19. Fasoracetam para el uso según cualquiera de las reivindicaciones 15 a 18, donde la prueba genética no evalúa las CNV en uno o más de GRM1, GRM2, GRM3, GRM4, GRM5, GRM6, GRM7 o GRM8.
20. Fasoracetam para el uso según cualquiera de las reivindicaciones anteriores, donde tratar el TDAH en el sujeto comprende reducir al menos un síntoma de TDAH en el sujeto, tal como la falta de atención, la hiperactividad o la impulsividad.

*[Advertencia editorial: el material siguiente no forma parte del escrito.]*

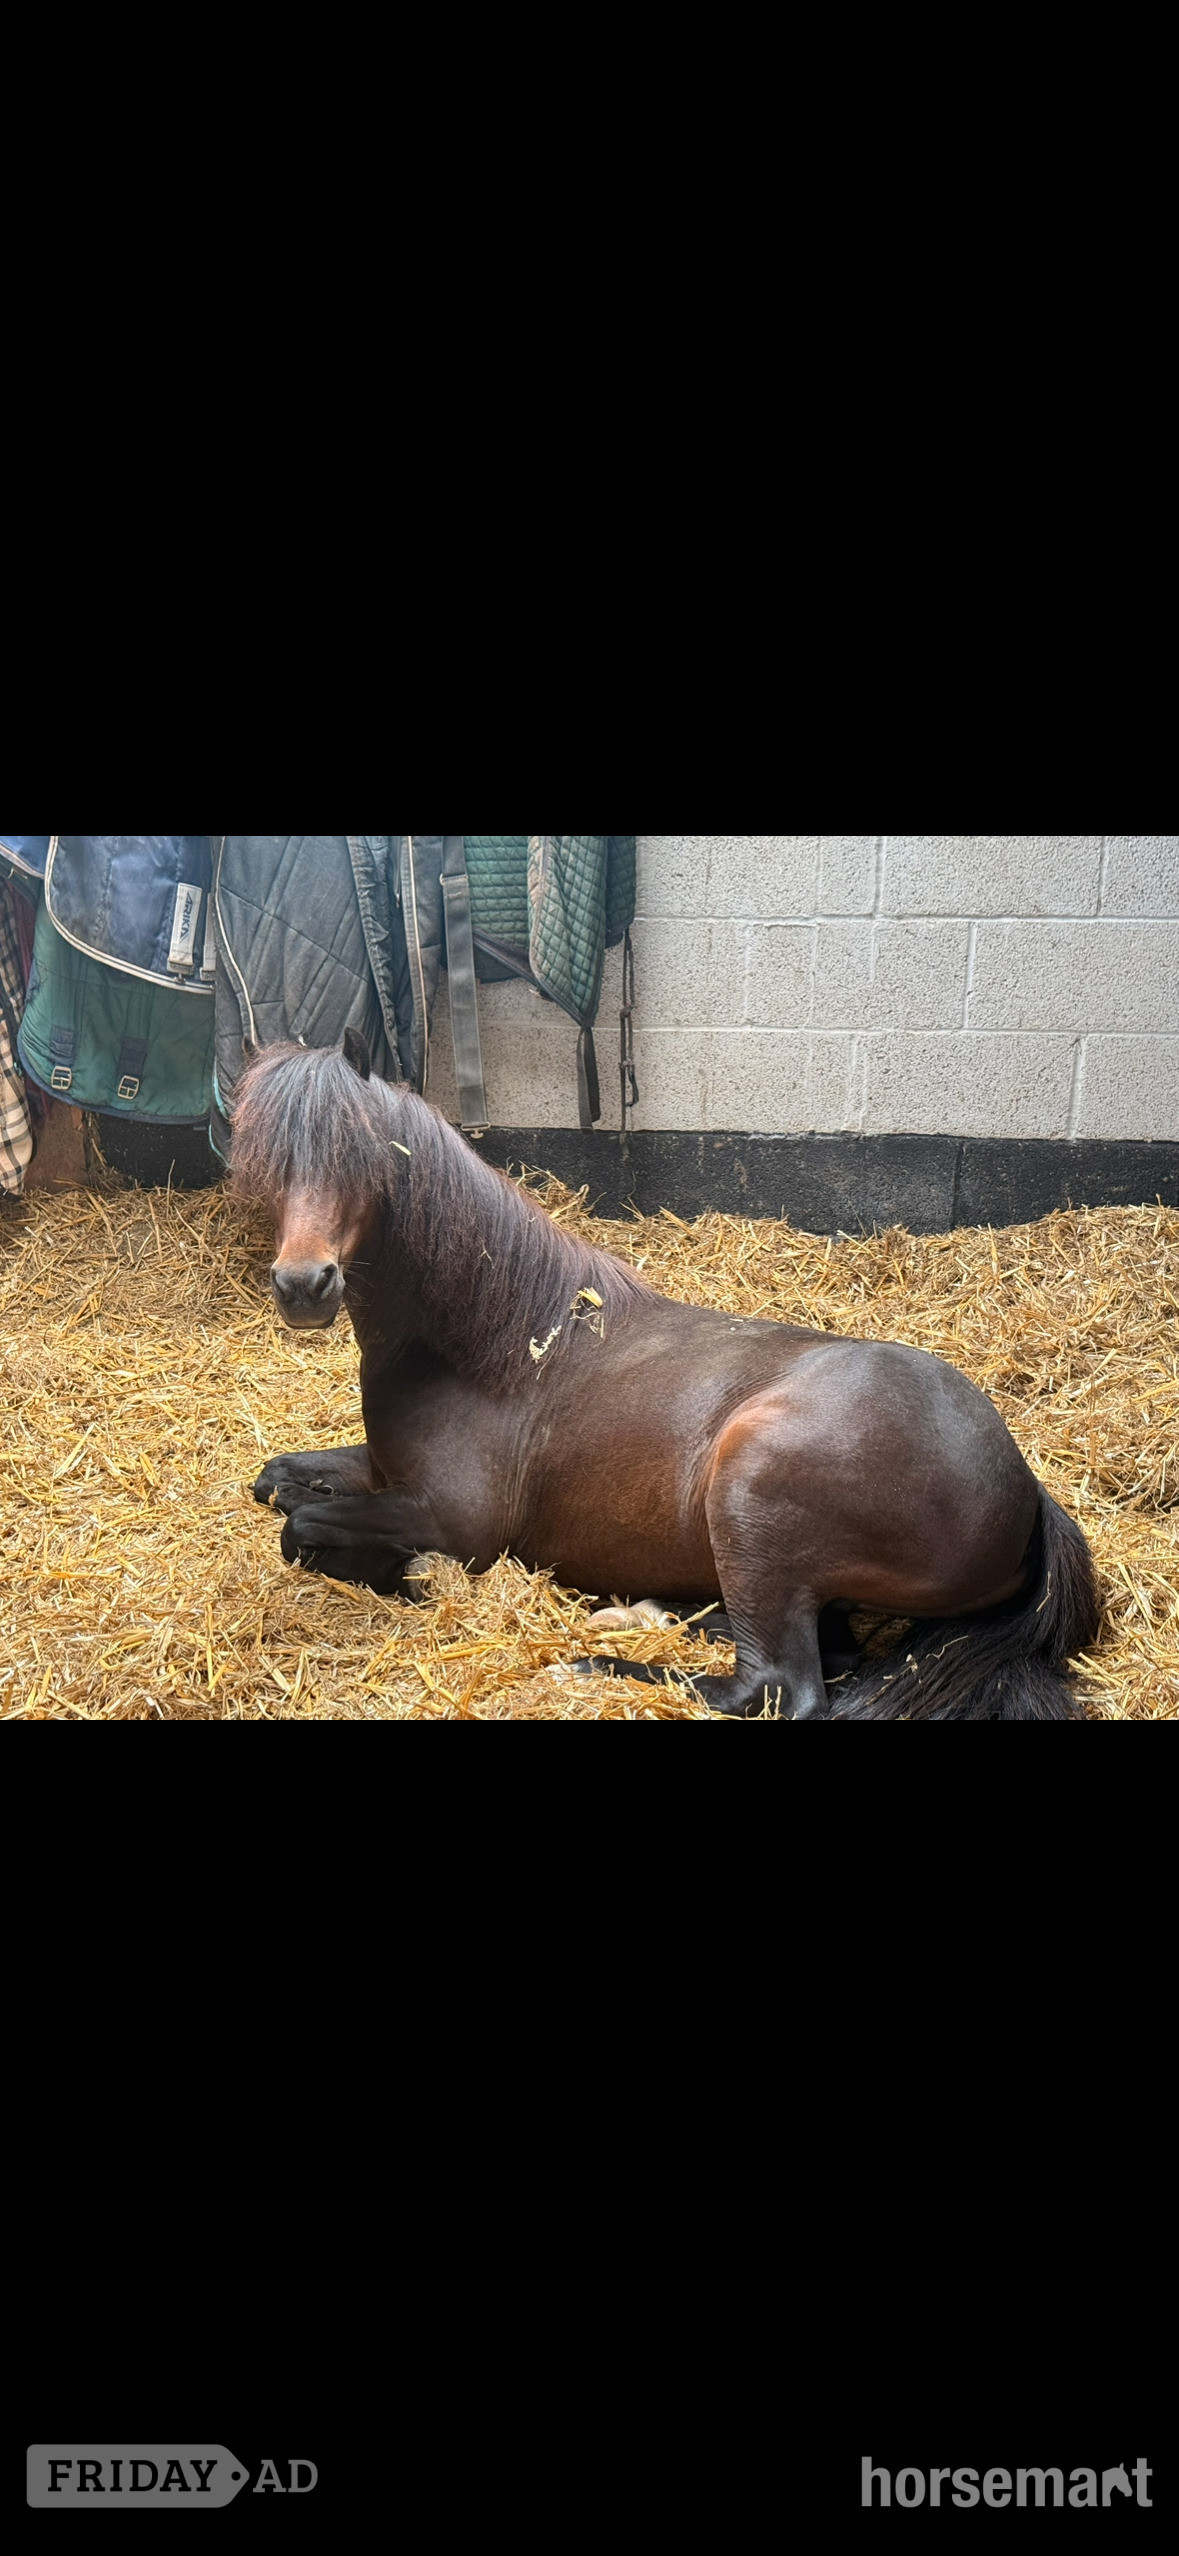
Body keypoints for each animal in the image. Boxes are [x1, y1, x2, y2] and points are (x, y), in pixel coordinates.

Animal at [230, 1035, 1100, 1720]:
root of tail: (1024, 1490)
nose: (303, 1285)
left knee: (774, 1687)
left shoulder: (454, 1520)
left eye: (364, 1152)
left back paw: (588, 1660)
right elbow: (280, 1481)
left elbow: (300, 1530)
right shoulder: (387, 1472)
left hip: (750, 1495)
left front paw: (405, 1573)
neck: (491, 1344)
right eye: (266, 1161)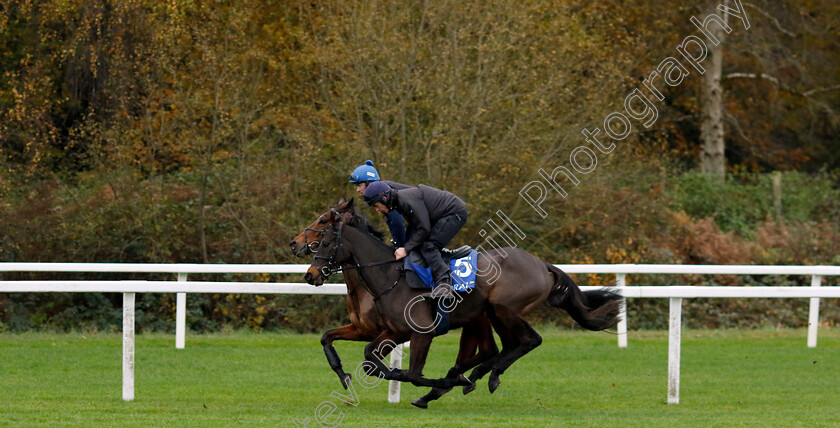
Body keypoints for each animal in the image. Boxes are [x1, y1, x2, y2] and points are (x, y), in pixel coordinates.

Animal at [290, 198, 498, 408]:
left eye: (323, 221)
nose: (294, 243)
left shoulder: (390, 331)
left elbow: (374, 362)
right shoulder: (362, 329)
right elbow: (328, 338)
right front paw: (344, 376)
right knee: (489, 350)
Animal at [306, 207, 620, 398]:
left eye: (324, 240)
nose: (310, 274)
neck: (389, 276)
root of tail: (541, 264)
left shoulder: (421, 333)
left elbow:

21. Fasoracetam para el uso según cualquiera de las reivindicaciones anteriores, donde el sujeto tiene uno o más de los siguientes cambios en los síntomas después de al menos una, dos, tres o cuatro semanas de tratamiento con dicho fasoracetam:
a. el sujeto tiene síntomas de dificultad para controlar la ira y los síntomas de control de la ira se reducen; b. el sujeto tiene síntomas de comportamiento disruptivo y los síntomas del comportamiento disruptivo se reducen; c. la puntuación CGI-I (impresión clínica general - mejora) del sujeto se reduce en al menos 1 o al menos 2; d. la puntuación CGI-I del sujeto después de una, dos, tres o cuatro semanas de tratamiento es 1 o 2;
e. la puntuación CGI-S (impresión clínica general - gravedad) del sujeto después de una, dos, tres o cuatro semanas de tratamiento es 1;
f. la puntuación de la escala de calificación del TDAH del sujeto se reduce en al menos el 25 %, como por lo menos el 30 %, por lo menos el 35 % o al menos el 40 %;
g. el sujeto tiene síntomas de falta de atención y los síntomas de falta de atención se reducen;
h. el sujeto tiene síntomas de hiperactividad y los síntomas de hiperactividad se reducen;
i. el sujeto tiene síntomas de impulsividad y los síntomas de impulsividad se reducen;
j. el sujeto tiene síntomas de TND como ira e irritabilidad, discusión y desafío, y/o actitudes vengativas, y los síntomas del TND se reducen;
k. el sujeto tiene síntomas de trastorno de la conducta y los síntomas del trastorno de la conducta se reducen; l. el sujeto tiene síntomas de ansiedad y los síntomas de ansiedad se reducen;
m. el sujeto tiene síntomas del síndrome de Tourette y los síntomas del síndrome de Tourette se reducen; n. el sujeto tiene síntomas de autismo y los síntomas del autismo se reducen;
o. el sujeto tiene síntomas de trastorno del movimiento y los síntomas del trastorno del movimiento se reducen.